# [Recorded data]
--------------------------------------------------

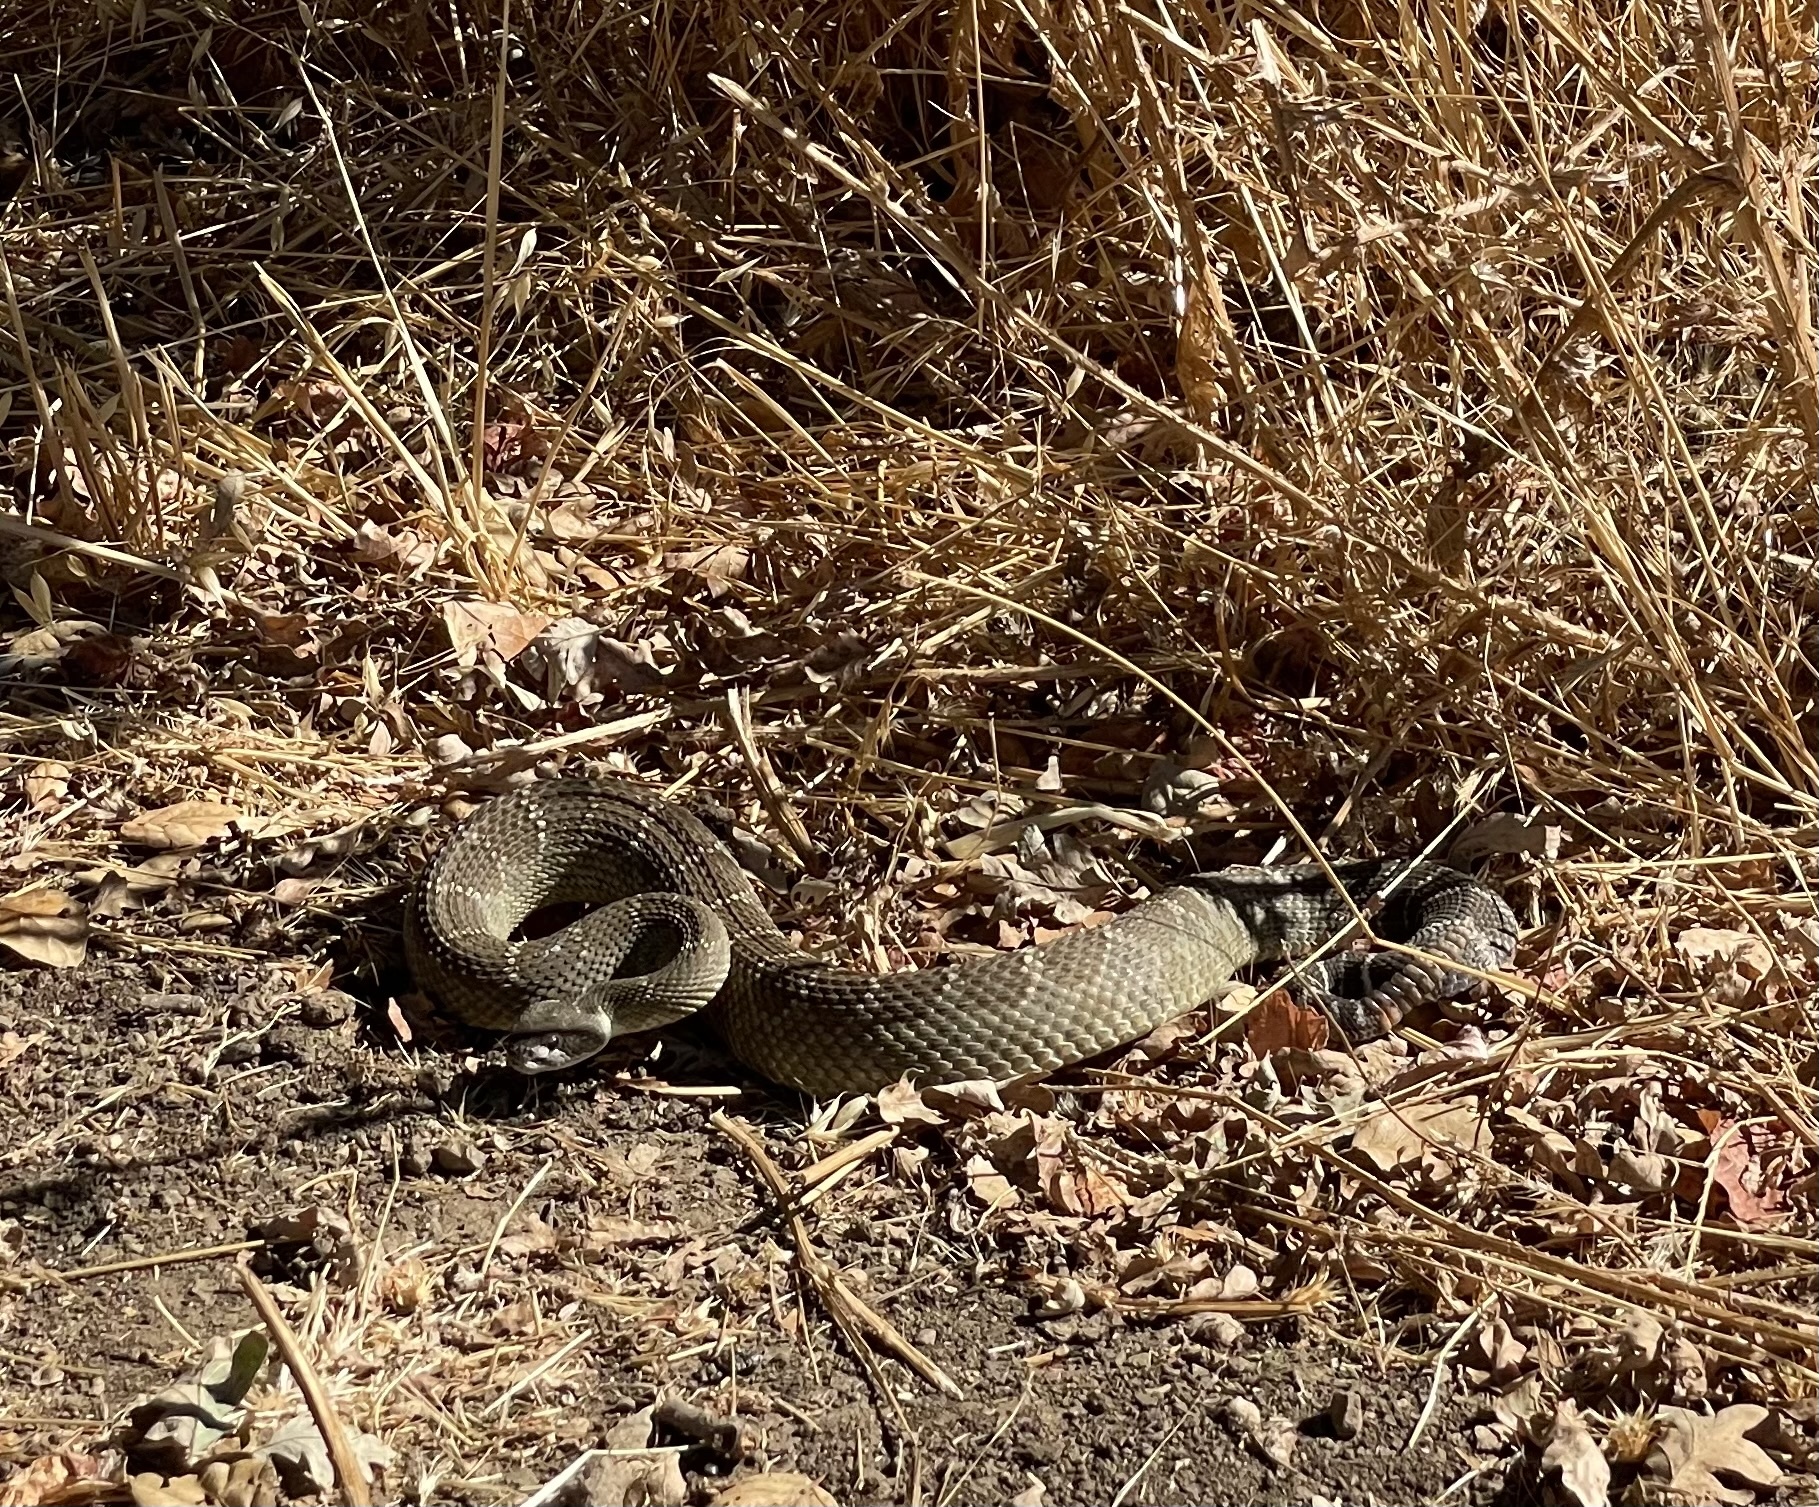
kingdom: Animalia
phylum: Chordata
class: Squamata
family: Viperidae
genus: Crotalus
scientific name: Crotalus oreganus
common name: Abyssus
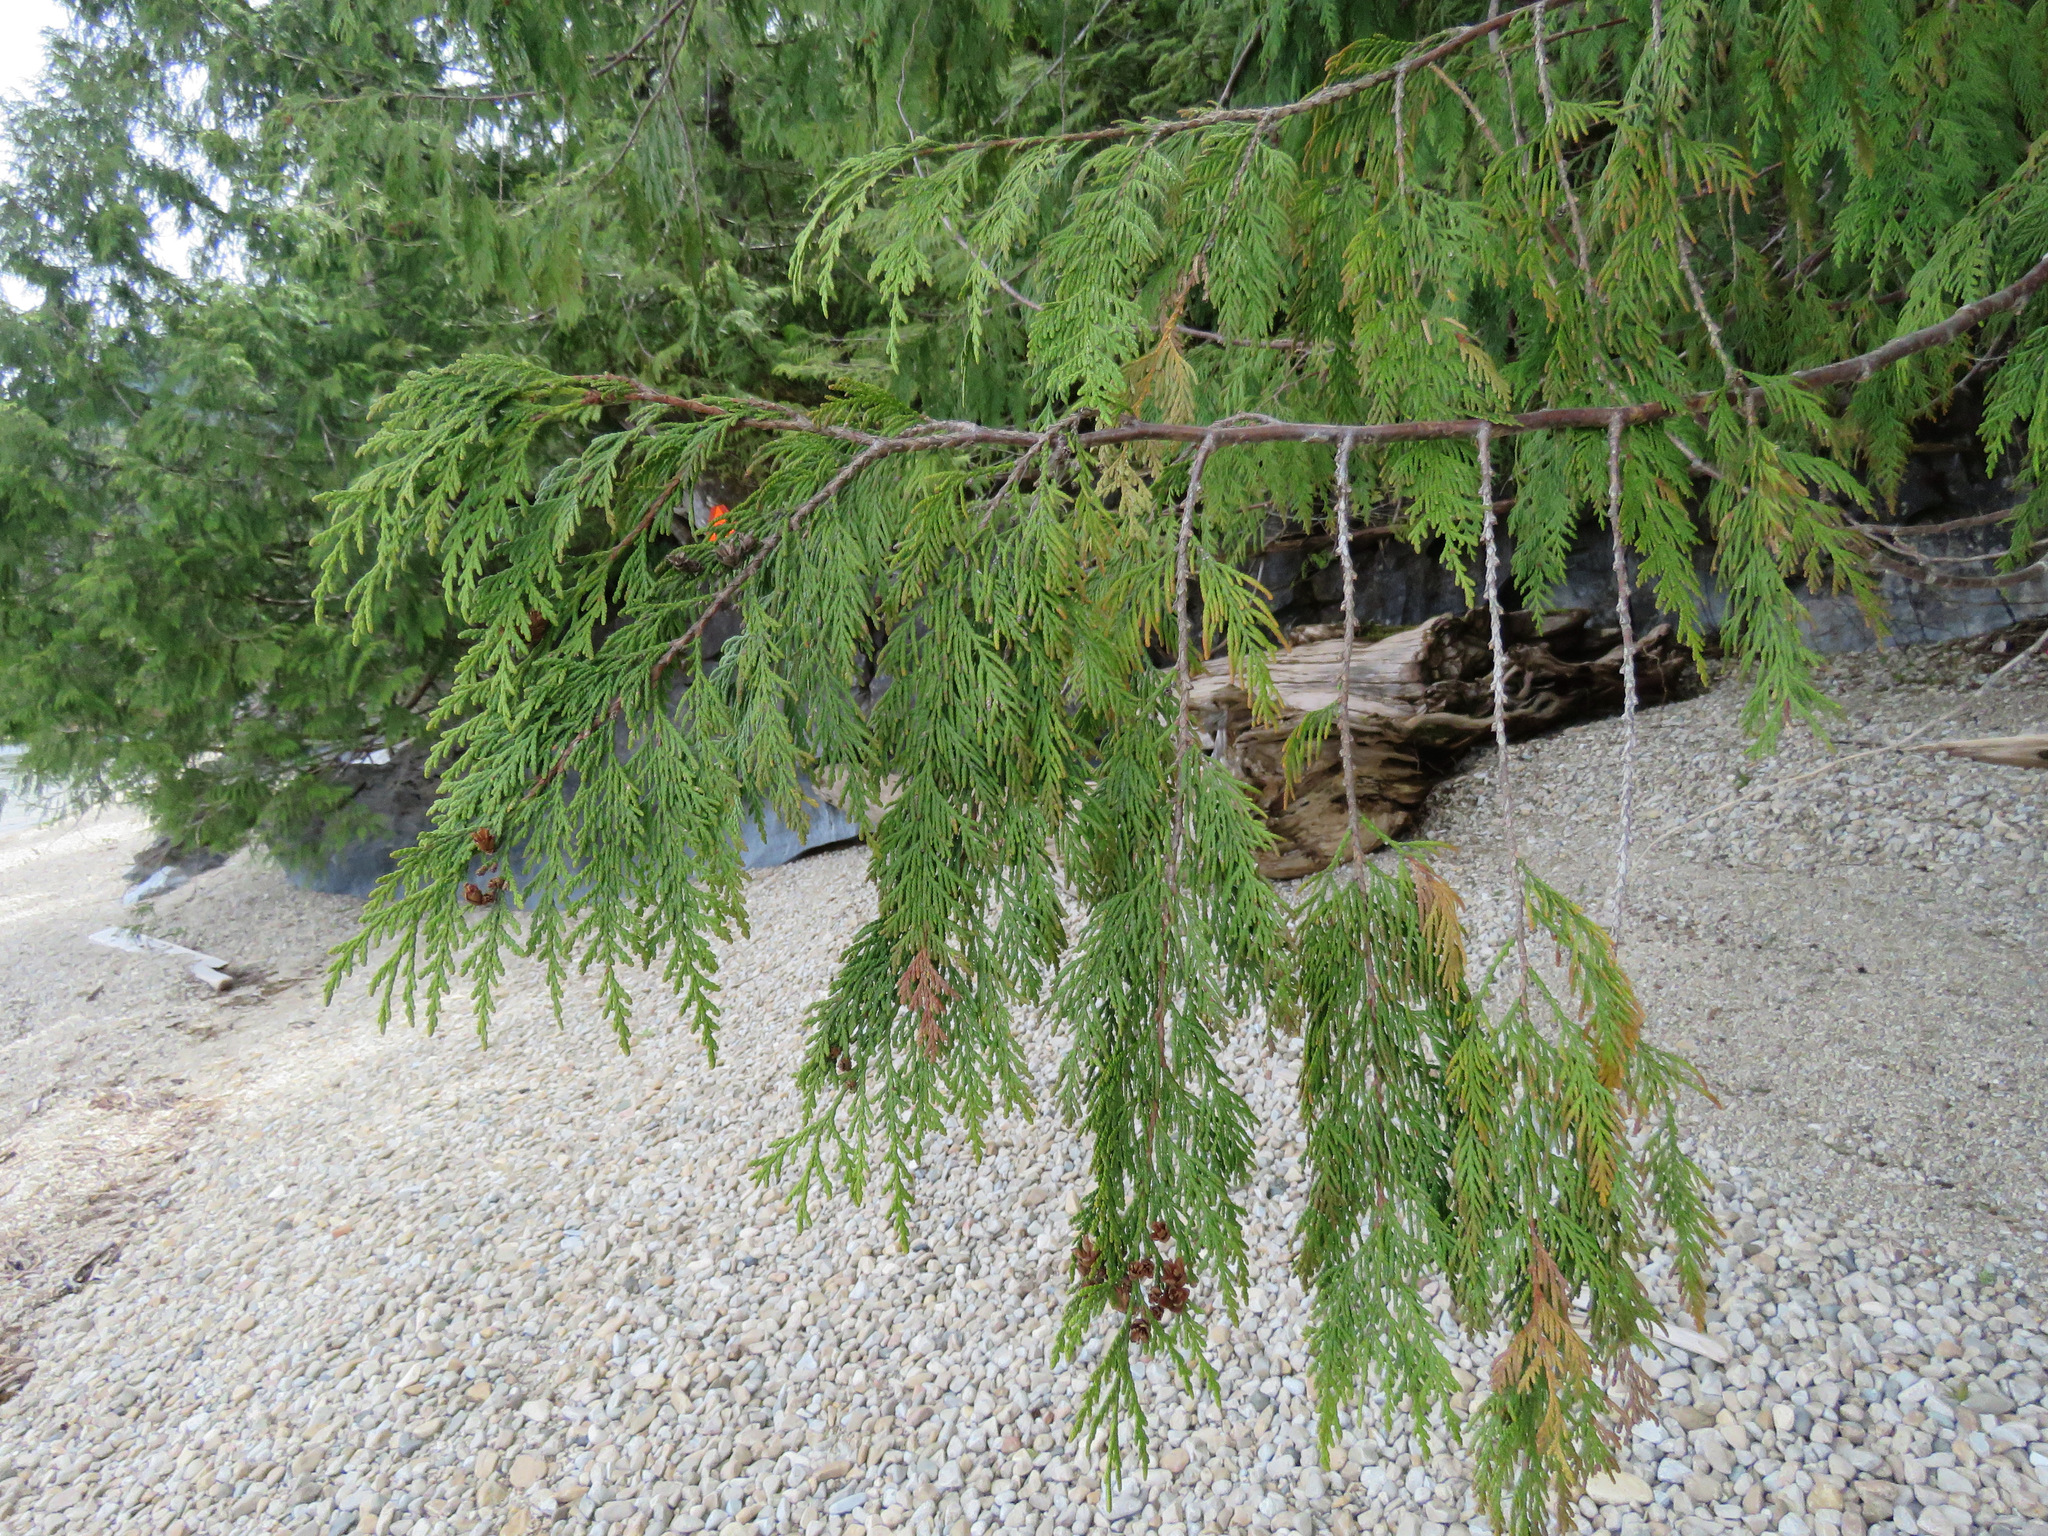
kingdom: Plantae
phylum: Tracheophyta
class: Pinopsida
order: Pinales
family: Cupressaceae
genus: Thuja
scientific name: Thuja plicata
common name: Western red-cedar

--------------------------------------------------

# [Task requirements]
Arrange all the lines above as a numbered list, leaving out blank lines and the pictures.

# [The reply]
1. kingdom: Animalia
2. phylum: Chordata
3. class: Squamata
4. family: Viperidae
5. genus: Crotalus
6. scientific name: Crotalus oreganus
7. common name: Abyssus
8. kingdom: Plantae
9. phylum: Tracheophyta
10. class: Pinopsida
11. order: Pinales
12. family: Cupressaceae
13. genus: Thuja
14. scientific name: Thuja plicata
15. common name: Western red-cedar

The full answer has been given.